- TEXT UNDER STUDY:

- Opening Delimiter -

Align API container UID with host and harden RTSP slice readiness.

Run compose api as HOST_UID/GID with cache under /tmp, poll slice files for
ready_event when ffmpeg stderr is silent, invoke batch via venv python, exclude
logs from build context, and document Docker cache/VLC troubleshooting.

Co-authored-by: Cursor <cursoragent@cursor.com>
This commit is contained in:
op
2026-05-27 10:56:59 +08:00
parent 3979e13ca9
commit 156e4ce095
12 changed files with 179 additions and 22 deletions

2
.gitignore vendored
View File

@@ -85,3 +85,5 @@ clients/voice-confirmation/dist/
logs/
Ultralytics/
scripts/
!backend/scripts/
!backend/scripts/rebuild-api-image.sh

View File

@@ -1,6 +1,8 @@
.git
.gitignore
.venv
logs
logs/
__pycache__
*.py[cod]
.pytest_cache

View File

@@ -10,6 +10,11 @@ POSTGRES_PORT=45432
DOCKER_POSTGRES_PUBLISH_PORT=45432
# DATABASE_URL=postgresql+asyncpg://postgres:postgres@localhost:45432/operation_room
# --- API 容器用户与宿主机一致logs/rtsp_segments 切片可在宿主机直接用 VLC 打开)---
HOST_UID=1000
HOST_GID=1000
DOCKER_GID=999
# --- 手术室站点配置(严格 JSON仅含 video_rtsp_urls + voice_or_room_bindings---
# 示例app/resources/or_site_config.sample.json。一键联调会向该文件合并更新 video_rtsp_urls须可写。
OR_SITE_CONFIG_JSON_FILE=app/resources/or_site_config.sample.json

View File

@@ -23,6 +23,15 @@ POSTGRES_PORT=45432
# 可选:映射 PostgreSQL 到宿主机端口(默认 45432仅 DBA/调试用途
# DOCKER_POSTGRES_PUBLISH_PORT=45432
# --- API 容器用户(与宿主机一致,便于直接打开 logs/rtsp_segments 下的 slice MP4---
# 填写 id -u / id -g / getent group docker | cut -d: -f3 的输出;改后需 docker compose up -d --force-recreate api
HOST_UID=1000
HOST_GID=1000
DOCKER_GID=999
# 非 root 运行时 uv/torch 缓存目录compose 内已设为 /tmp/*,一般无需改)
# UV_CACHE_DIR=/tmp/uv-cache
# TORCH_HOME=/tmp/torch-cache
# --- HTTPAPI 对外端口)---
# 局域网语音确认终端 / Demo 客户端访问 API 时,填写
# http://<GPU服务器局域网IP>:38080 作为服务端 Base URL。

View File

@@ -26,10 +26,10 @@ def build_reference_env() -> dict[str, str]:
def build_batch_main_command(*, bundle_dir: Path, config_path: Path) -> list[str]:
# Use the image venv interpreter directly. ``uv run`` would try to update /app/uv.lock,
# which is root-owned in the image and fails under compose ``user: HOST_UID``.

- Closing Delimiter -

- QUESTIONS ON THE MATERIAL:
A - Retype everything on the commit page from "# UV_CACHE_DIR=/tmp/uv-cache" down to "作为服务端 Base URL。".
B - How many files does the commit page say were changed?

- SOURCE MATERIAL:
- Opening Delimiter -

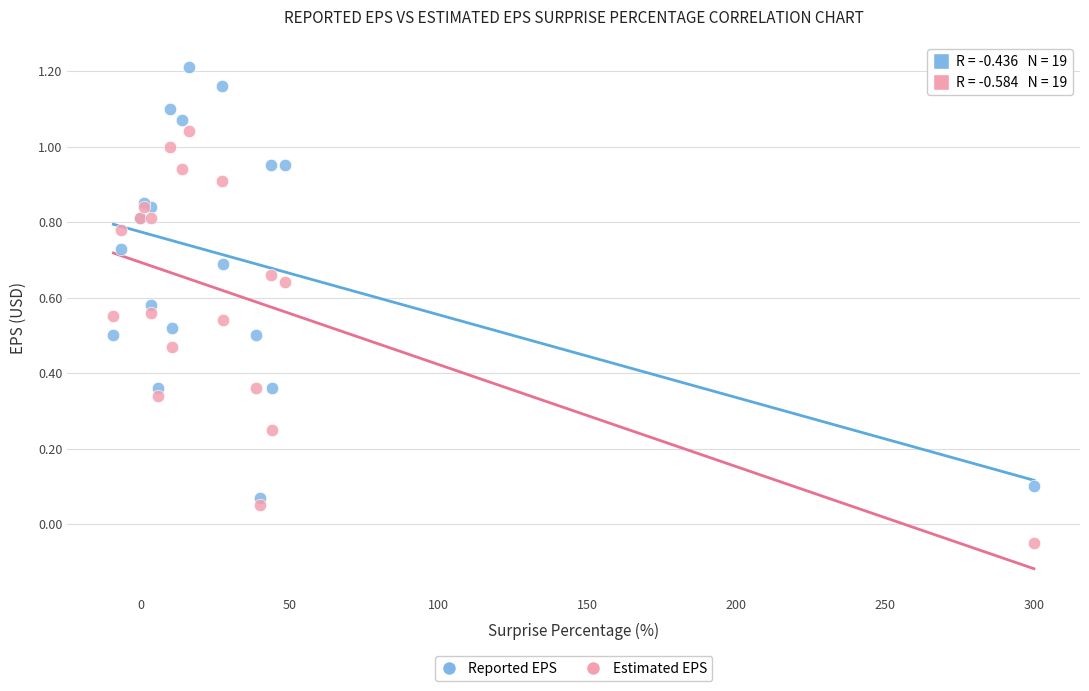

What are all the series names shown in the legend?

Reported EPS, Estimated EPS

- Closing Delimiter -

- ANSWER LIST:
A -
# UV_CACHE_DIR=/tmp/uv-cache
# TORCH_HOME=/tmp/torch-cache
# --- HTTPAPI 对外端口)---
# 局域网语音确认终端 / Demo 客户端访问 API 时,填写
# http://<GPU服务器局域网IP>:38080 作为服务端 Base URL。

B - 12 files